32. Encouraging the scientific community to use plain language to bring bushfire information and expertise to the broader community, ensuring evidence-based justification and risk assessment of all prescribed burns.

33. Improving the scientific accountability of fire management and mitigation measures.
 

Planning

34. Planning schemes that site houses and subdivisions such that fire mitigation work is not required on public land.

35. Incorporating bushfire risks regulations for the location and maintenance of plantations.

36. Changing government plans for logging state forests adjacent to residential interface to reduce flammable regeneration.

37. Reconciling ‘fire zones’ with ‘planning zones’ and identifying high fire risk zones to limit subdivision in dangerous interface areas.

38. Increased funding for fire risk and land management practices undertaken by First Nations peoples.

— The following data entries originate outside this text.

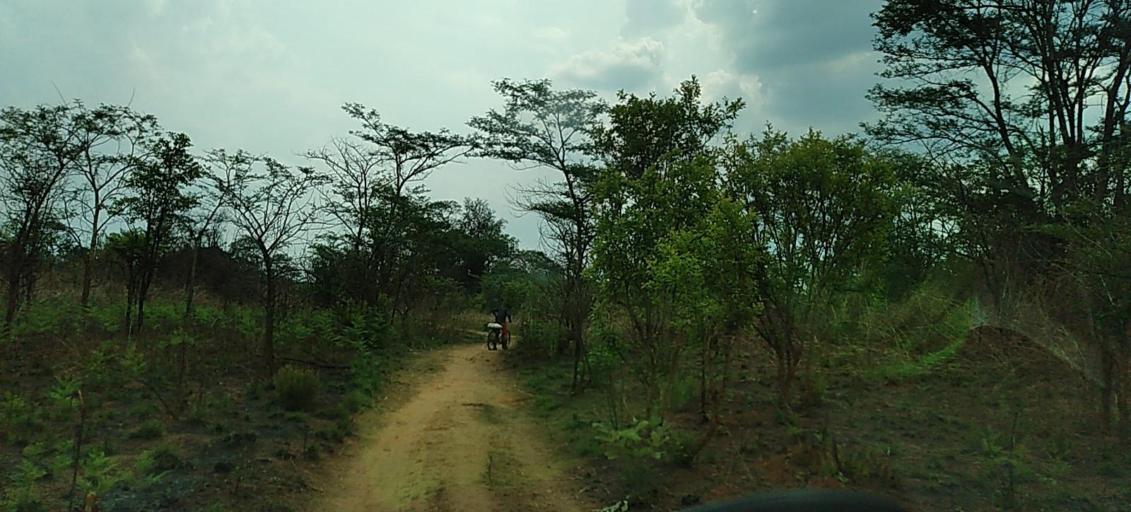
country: ZM
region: North-Western
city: Solwezi
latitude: -12.7950
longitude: 26.5310
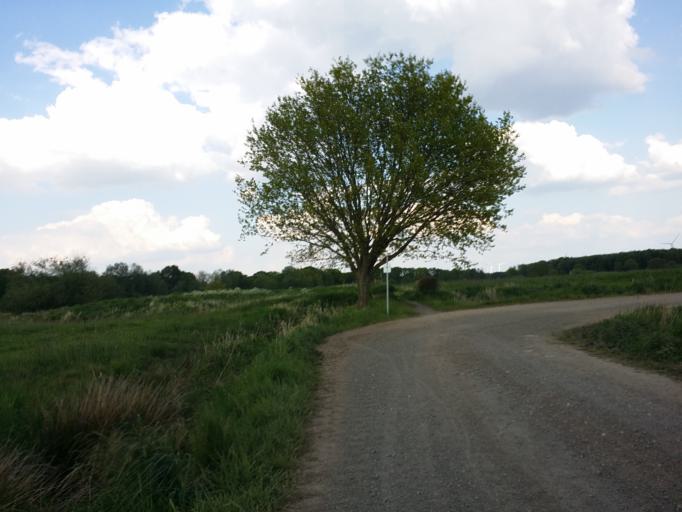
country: DE
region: Lower Saxony
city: Loxstedt
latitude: 53.4479
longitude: 8.6541
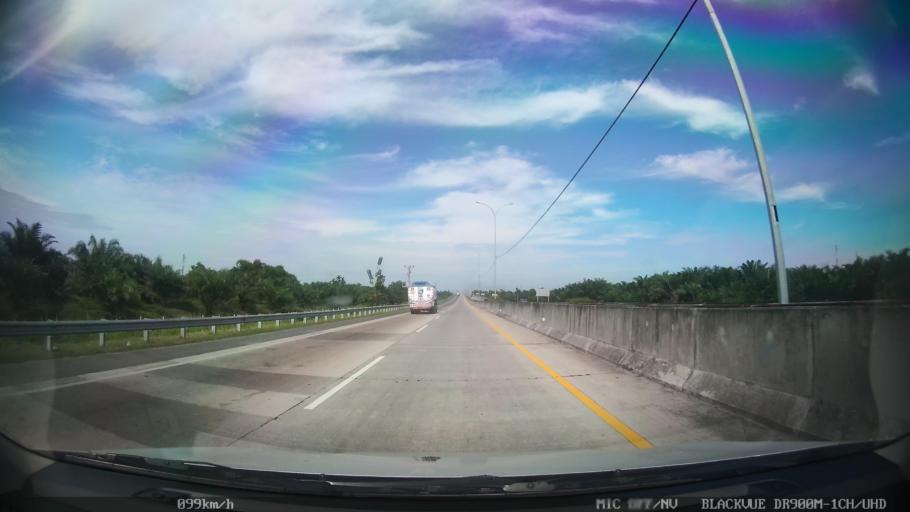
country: ID
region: North Sumatra
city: Sunggal
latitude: 3.6379
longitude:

39. Support cultural burning being practiced by First Nations peoples.

Fire Emergency Services

40. The provision of well-resourced fire emergency services.

41. The provision of technologically up-to-date rapid fire-detection systems and equipment.

42. Continued development and deployment of emergency community alert systems to ensure the most effective, broad ranging alert systems are in place.

43. Streamlined fire services administration to ensure more immediate and direct responses to emergency situations.

44. Providing integrated state fire services.

45. Review of staffing and stations in new peri-urban areas and regional interface areas.

46. Ensuring emergency telephone systems are adequate for the task and are properly staffed to prevent excessive delay (or failure) in times of fire disaster, in conjunction with full radio coverage.

47. Measures to address fragility of modern telecommunications systems during bushfires.

These state policies were last amended by members at a policy forum held on 14 June 2025.